Захара смотрит на меня, дрожа всем телом. Я вопросительно наклоняю голову, ожидая указаний. Она ничего не говорит, ее взгляд устремлен на меня, цепь беспомощной ярости и болезненной ненависти привязывает ее ко мне.
— Кав? — спрашивает Зак.
— Не надо, — отрывисто произносит его сестра.
Я повинуюсь ей, как собака, и молчу как могила.
Сломанная просьба
Захара
Когда я в последний раз видела Якова Кавински, я поклялась, что больше никогда его не увижу.

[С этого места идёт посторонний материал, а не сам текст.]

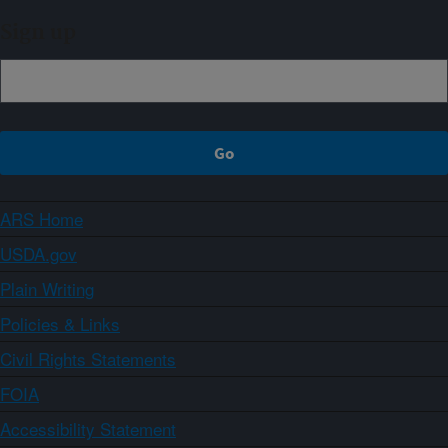
Sign up
ARS Home
USDA.gov
Plain Writing
Policies & Links
Civil Rights Statements
FOIA
Accessibility Statement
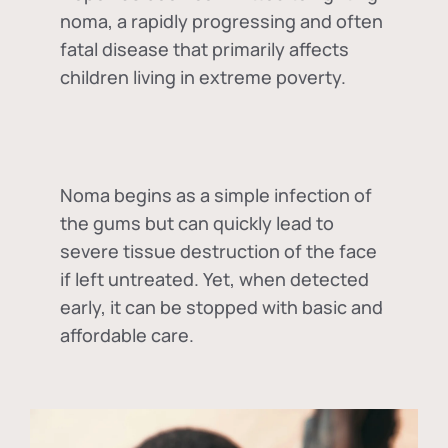
noma, a rapidly progressing and often
fatal disease that primarily affects
children living in extreme poverty.
Noma begins as a simple infection of
the gums but can quickly lead to
severe tissue destruction of the face
if left untreated. Yet, when detected
early, it can be stopped with basic and
affordable care.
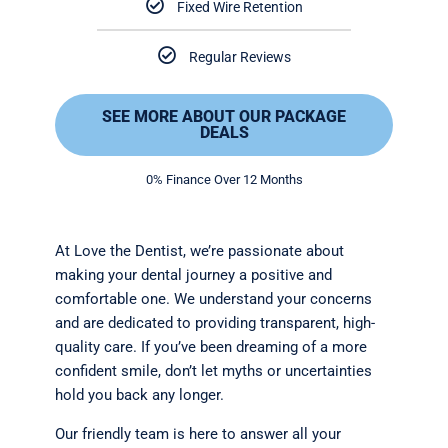
Fixed Wire Retention
Regular Reviews
SEE MORE ABOUT OUR PACKAGE
DEALS
0% Finance Over 12 Months
At Love the Dentist, we’re passionate about
making your dental journey a positive and
comfortable one. We understand your concerns
and are dedicated to providing transparent, high-
quality care. If you’ve been dreaming of a more
confident smile, don’t let myths or uncertainties
hold you back any longer.
Our friendly team is here to answer all your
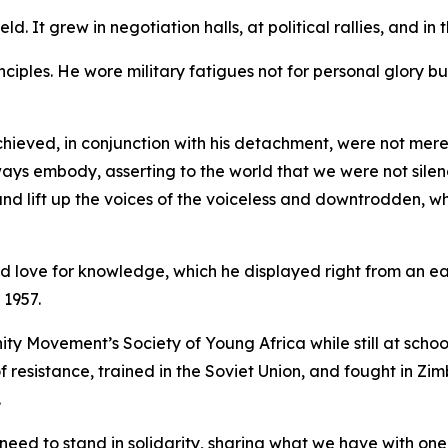
ld. It grew in negotiation halls, at political rallies, and i
nciples. He wore military fatigues not for personal glory bu
ieved, in conjunction with his detachment, were not merely
ays embody, asserting to the world that we were not silen
y and lift up the voices of the voiceless and downtrodden, w
d love for knowledge, which he displayed right from an ear
 1957.
 Movement’s Society of Young Africa while still at school
 resistance, trained in the Soviet Union, and fought in Z
.
need to stand in solidarity, sharing what we have with one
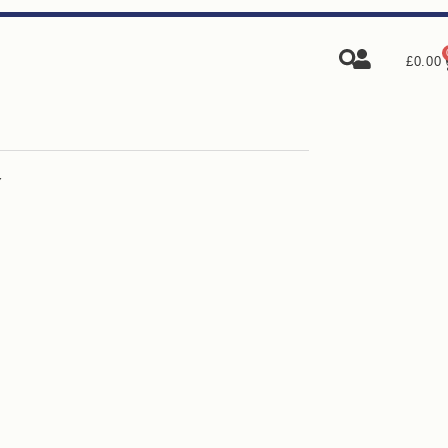
£
0.00
Y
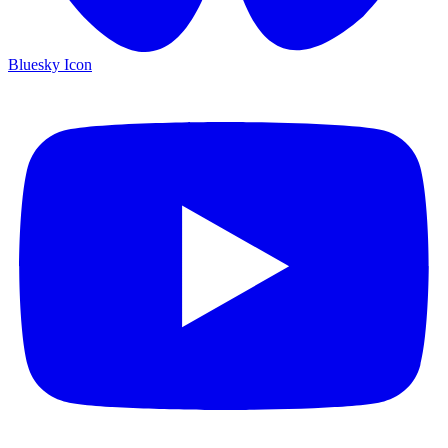
Bluesky Icon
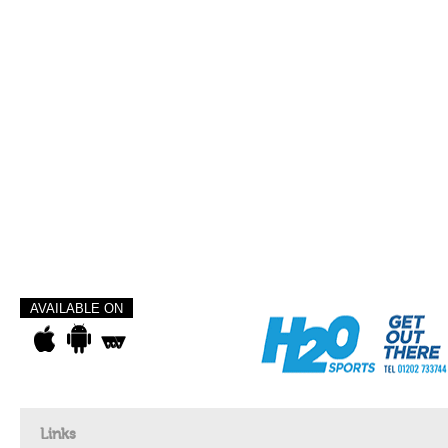
AVAILABLE ON
Links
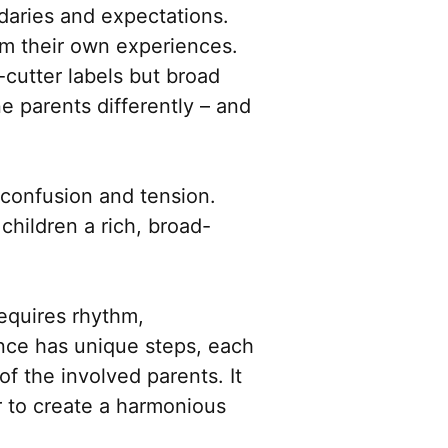
daries and expectations.
om their own experiences.
-cutter labels but broad
e parents differently – and
 confusion and tension.
hildren a rich, broad-
requires rhythm,
ance has unique steps, each
of the involved parents. It
r to create a harmonious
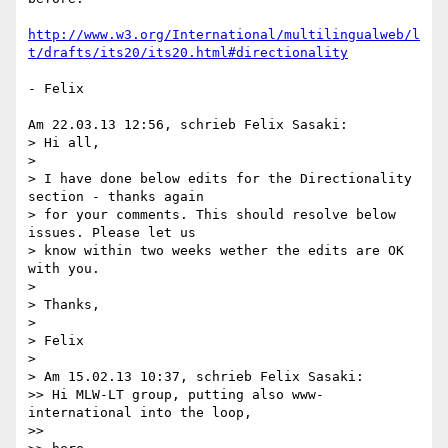
http://www.w3.org/International/multilingualweb/l
t/drafts/its20/its20.html#directionality
- Felix

Am 22.03.13 12:56, schrieb Felix Sasaki:

> Hi all,

>

> I have done below edits for the Directionality 
section - thanks again 

> for your comments. This should resolve below 
issues. Please let us 

> know within two weeks wether the edits are OK 
with you.

>

> Thanks,

>

> Felix

>

> Am 15.02.13 10:37, schrieb Felix Sasaki:

>> Hi MLW-LT group, putting also www-
international into the loop,

>>
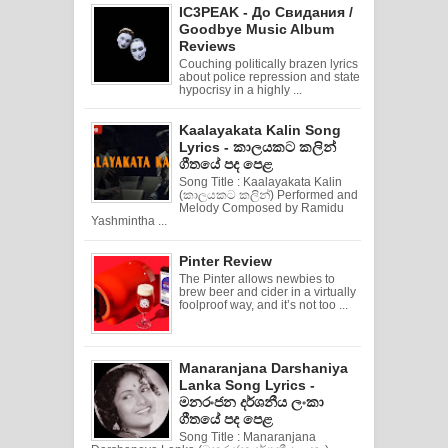
IC3PEAK - До Свидания /
Goodbye Music Album
Reviews
Couching politically brazen lyrics
about police repression and state
hypocrisy in a highly ...
Kaalayakata Kalin Song
Lyrics - කාලයකට කලින්
ගීතයේ පද පෙළ
Song Title : Kaalayakata Kalin
(කාලයකට කලින්) Performed and
Melody Composed by Ramidu
Yashmintha ...
Pinter Review
The Pinter allows newbies to
brew beer and cider in a virtually
foolproof way, and it’s not too ...
Manaranjana Darshaniya
Lanka Song Lyrics -
මනරංජන දර්ශනීය ලංකා
ගීතයේ පද පෙළ
Song Title : Manaranjana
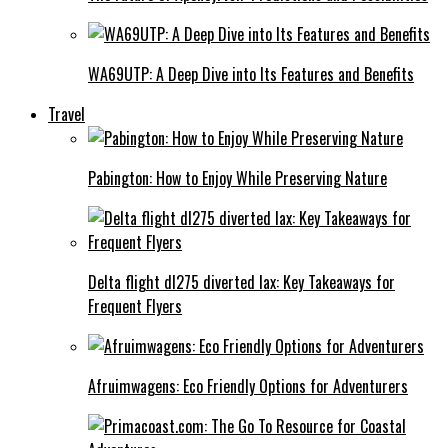
WA69UTP: A Deep Dive into Its Features and Benefits
Travel
Pabington: How to Enjoy While Preserving Nature
Delta flight dl275 diverted lax: Key Takeaways for
Frequent Flyers
Afruimwagens: Eco Friendly Options for Adventurers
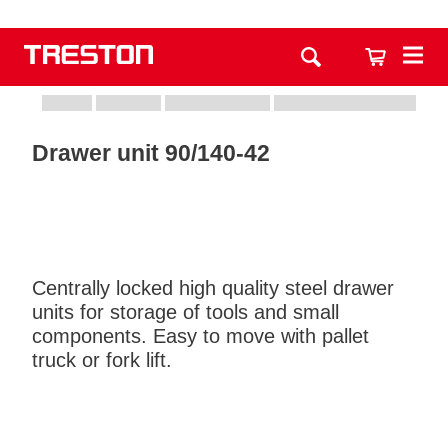
Drawer unit 90/140-42
Centrally locked high quality steel drawer
units for storage of tools and small
components. Easy to move with pallet
truck or fork lift.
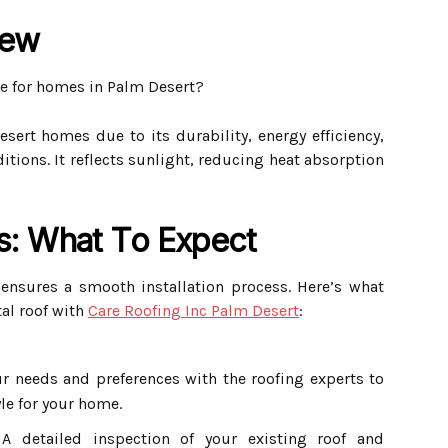
iew
e for homes in Palm Desert?
sert homes due to its durability, energy efficiency,
itions. It reflects sunlight, reducing heat absorption
ss: What To Expect
 ensures a smooth installation process. Here’s what
al roof with
Care Roofing Inc Palm Desert
:
r needs and preferences with the roofing experts to
le for your home.
 detailed inspection of your existing roof and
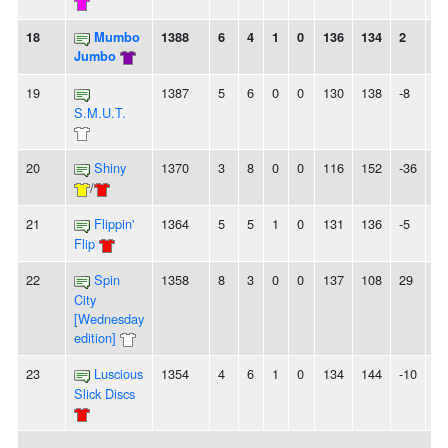
18
Mumbo
1388
6
4
1
0
136
134
2
-
Jumbo
19
1387
5
6
0
0
130
138
-8
3L
S.M.U.T.
20
Shiny
1370
3
8
0
0
116
152
-36
-
/
21
Flippin'
1364
5
5
1
0
131
136
-5
-
Flip
22
Spin
1358
8
3
0
0
137
108
29
4
City
[Wednesday
edition]
23
Luscious
1354
4
6
1
0
134
144
-10
2L
Slick Discs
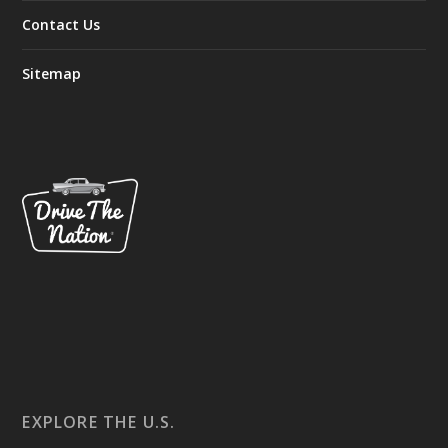
Contact Us
Sitemap
EXPLORE THE U.S.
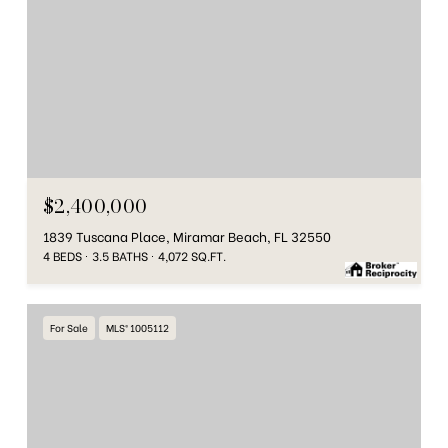
$2,400,000
1839 Tuscana Place, Miramar Beach, FL 32550
4 BEDS
3.5 BATHS
4,072 SQ.FT.
For Sale
MLS® 1005112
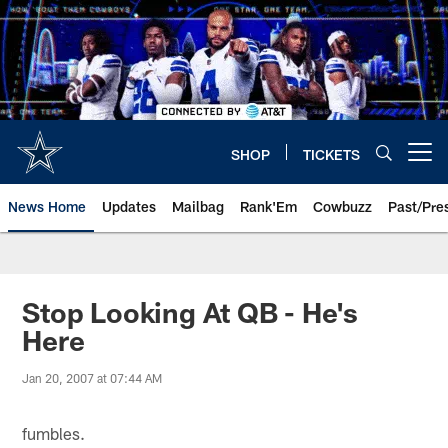
Skip
to
main
content
SHOP
TICKETS
Open menu button
News Home
Updates
Mailbag
Rank'Em
Cowbuzz
Past/Pre
Stop Looking At QB - He's
Here
Jan 20, 2007 at 07:44 AM
fumbles.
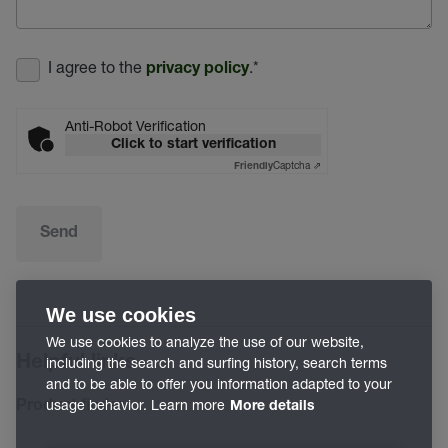
I agree to the
.
*
privacy policy
Anti-Robot Verification
Click to start verification
Captcha ⇗
Friendly
Send
We use cookies
We use cookies to analyze the use of our website,
Helpful links
including the search and surfing history, search terms
and to be able to offer you information adapted to your
usage behavior. Learn more
Product finder
More details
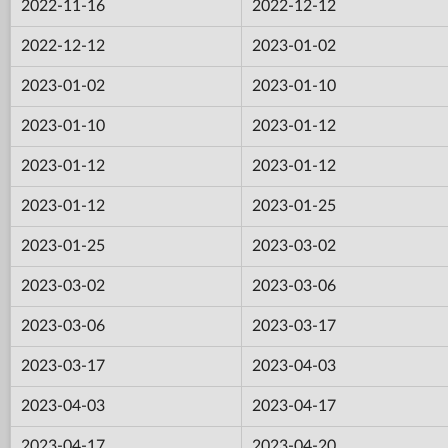
2022-11-16
2022-12-12
2022-12-12
2023-01-02
2023-01-02
2023-01-10
2023-01-10
2023-01-12
2023-01-12
2023-01-12
2023-01-12
2023-01-25
2023-01-25
2023-03-02
2023-03-02
2023-03-06
2023-03-06
2023-03-17
2023-03-17
2023-04-03
2023-04-03
2023-04-17
2023-04-17
2023-04-20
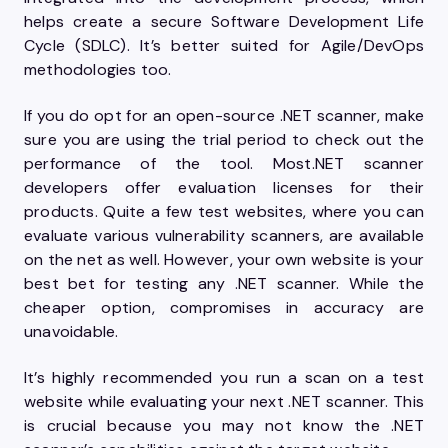
helps create a secure Software Development Life
Cycle (SDLC). It’s better suited for Agile/DevOps
methodologies too.
If you do opt for an open-source .NET scanner, make
sure you are using the trial period to check out the
performance of the tool. Most.NET scanner
developers offer evaluation licenses for their
products. Quite a few test websites, where you can
evaluate various vulnerability scanners, are available
on the net as well. However, your own website is your
best bet for testing any .NET scanner. While the
cheaper option, compromises in accuracy are
unavoidable.
It’s highly recommended you run a scan on a test
website while evaluating your next .NET scanner. This
is crucial because you may not know the .NET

Я поклялась в этом, как в кровавой клятве древнему богу. В то время я готова была отдать жизнь, прежде чем отказаться от этой клятвы. Я никогда не хотела видеть его снова, и сейчас, когда он стоит прямо передо мной, меня переполняет такой сильный стыд и ненависть, что они жгут меня, как кислота. Мне хочется рвать и плакать.
Закари и Теодора спрашивают меня, не случилось ли чего, но это то, что я никогда не скажу им, пока жива.
Я смотрю в гробовые черные глаза этого ужасного подлеца, а он ничего не говорит.
Яков Кавинский никогда не лжет.
Единственный мужчина, с которым я рассталась, — Эрик Маттнер, и даже после этого он все равно остается тем, кто разбил мне сердце.
Мне девятнадцать, и мы вместе уже почти год. Это мои самые долгие отношения. Вернее, я думала, что это были отношения. Оглядываясь назад, я понимаю, что просто обладала неумеренной способностью к самообману.
Мои отношения с Эриком Маттнером — это еще одна смерть от тысячи порезов. Каждый порез кажется достаточно глубоким, чтобы убить меня, но этого не происходит. И вдруг однажды ночью наносится тысячный удар, режущий сердце, и наступает долгожданная метафорическая смерть.